▸ **Reading passage**
2017: After some struggles at work as a developer, I talked to my doctor and was told I have very mild ADHD based on a questionnaire. I made a blog post about it, but I will delete it if the diagnosis was wrong. (More on that later)
2018: I got kicked off a project due to lack of Java knowledge. I feel like my neurodivergence was a big part of it (I heard there was a racism issue too), and I was considering pursuing legal action for not accepting my disability. I started realizing that being a developer isn’t for me. The disABILITIES forum section of Disboards helped me gain modern-day knowledge of autism later this year.
2019: An incident at work due to my (lack of) social skills and appropriateness almost cost me my job. My sexual orientation saved me from it, likely. This is when I seriously started considering that I’m on the autism spectrum. My test engineering lead said I think differently. However, this has helped me become a successful test engineer. I also started therapy again to try it one more time.

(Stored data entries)
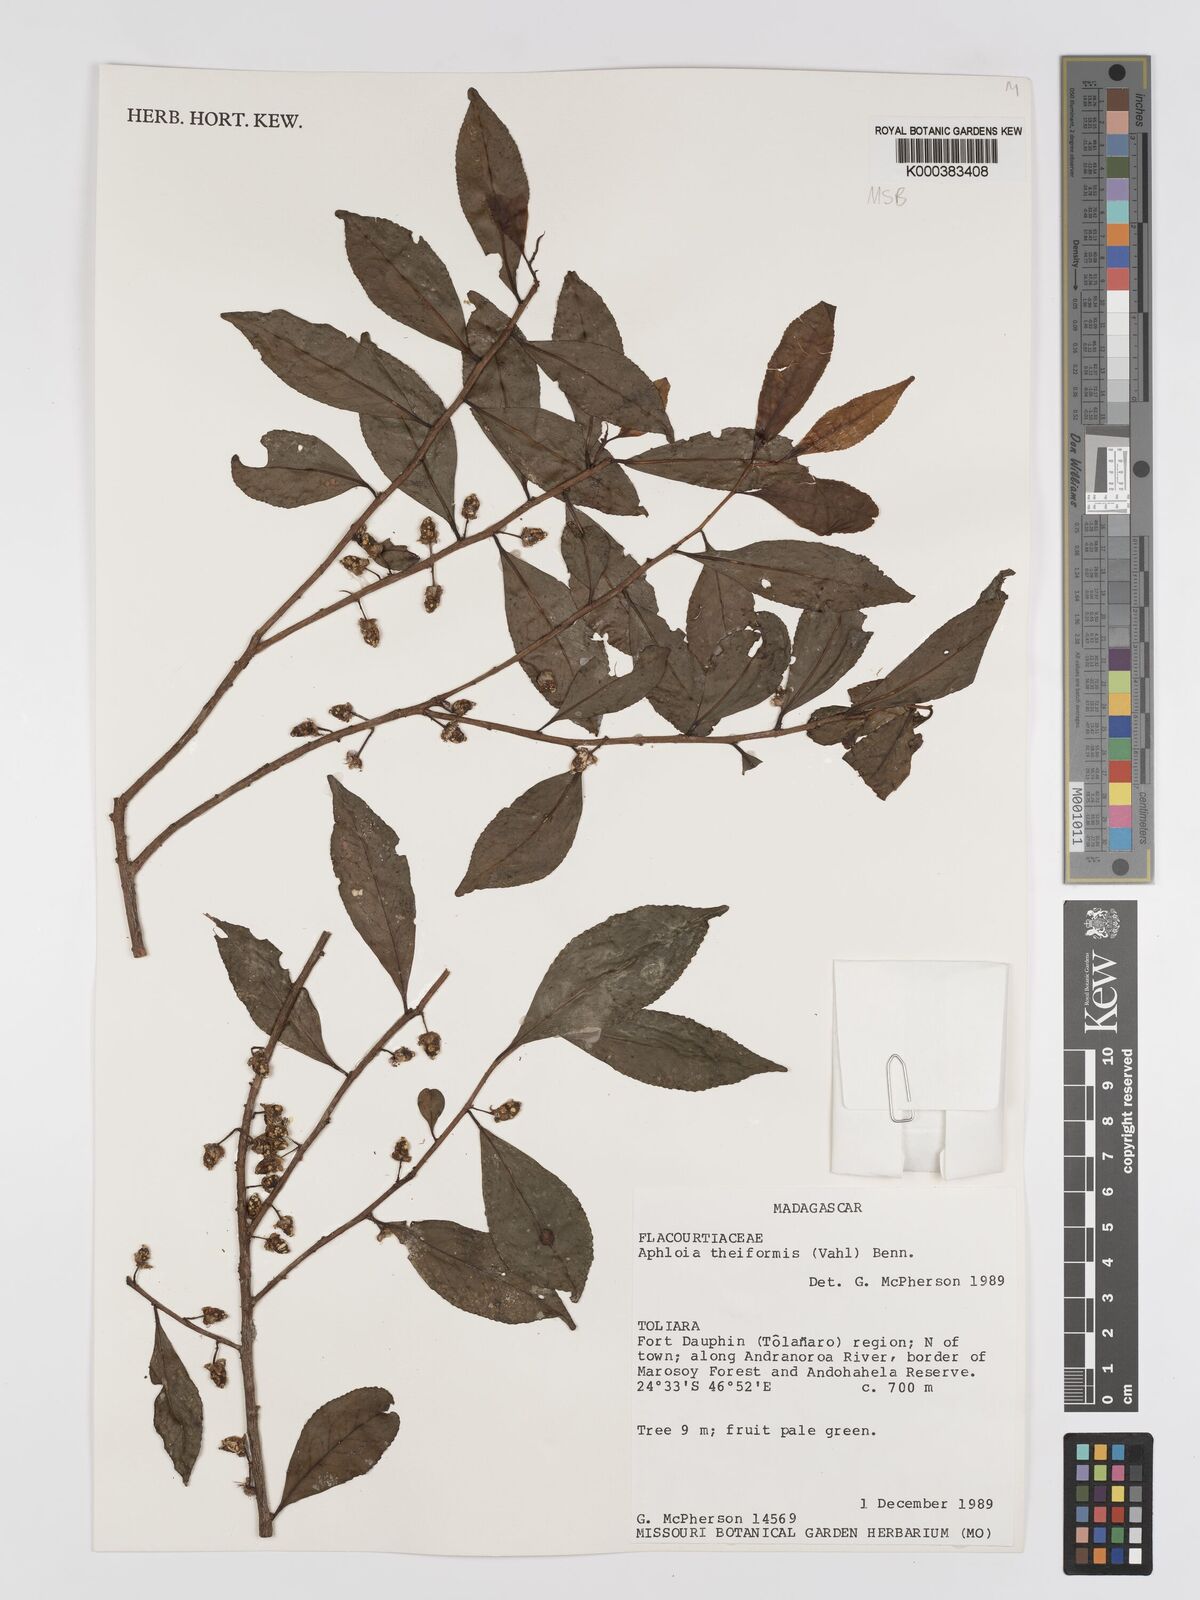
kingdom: Plantae
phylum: Tracheophyta
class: Magnoliopsida
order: Crossosomatales
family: Aphloiaceae
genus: Aphloia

▸ **Required tasks**
A. Set down the part of the work-and-neurodivergence timeline between "2017: After some" and "on that later)", inclusive.
B. Answer these questions using the work-and-neurodivergence timeline:
(i) What was the 2017 ADHD diagnosis based on?
(ii) Why was the writer removed from a project in 2018?
(iii) What did the test engineering lead say about the writer?
C. Write the next part of the work-and-neurodivergence timeline, picking up after its last sentence.
Nothing in the listing is needed for any of this.

▸ **Answers for each item**
A.
2017: After some struggles at work as a developer, I talked to my doctor and was told I have very mild ADHD based on a questionnaire. I made a blog post about it, but I will delete it if the diagnosis was wrong. (More on that later)

B.
(i) A questionnaire.
(ii) Lack of Java knowledge.
(iii) That the writer thinks differently.

C.
2020: The pieces are starting to come together. I lost one therapist due to her daytime job at the hospital causing things to become overwhelming for her time-wise. I got a new therapist who on the first visit noticed my social skills problems. After a comment she made, I felt like she hinted that I may be on the autism spectrum. She got a new daytime job that required her to relocate, so I lost her after only 4 sessions. Due to losing two therapists in the same year, I changed therapy places later in 2020 for stability. I know 2020 sucked for everyone, but I feel like Covid allowed me to find a new therapy place that treated things other than anxiety, depression, and learning disabilities. My current therapist noticed in the first visit that I’m neurodivergent. However, the neuropsychologists that my therapist typically refers people to were still closed. The waiting game begins. I also discovered YouTuber Purple Ella, who was diagnosed with ADHD and autism due to having two autistic kids and one with both ADHD and autism. I also started learning about how girls present with ADHD and autism differently and that some autistic women were misdiagnosed with ADHD (could this be my case?)
2021: I finally had the time to read books “Aspergirls” by Rudy Simone who now goes by the name Artemisia Xene and “Divergent Mind” by Jenara Nerenberg. “Aspergirls” almost completely captured my experience as a woman with undiagnosed autism. We have ruled out Borderline Personality Disorder as a diagnosis (I made some mental health blog posts where I said I felt like I have BPD, which some autistic women get misdiagnosed with this before getting a proper diagnosis). Last month, I found out that neuropsychological centers are starting to open. My therapist picked neuropsychology centers based on the following criteria:
- The evaluator has an understanding of how girls and women present differently. Women are often undiagnosed until they are adults because autism and ADHD studies focus on male presentation. Women may have learned to hide their symptoms to be socially accepted or may have spent a lot of time studying neurotypical people to pretend to be like them.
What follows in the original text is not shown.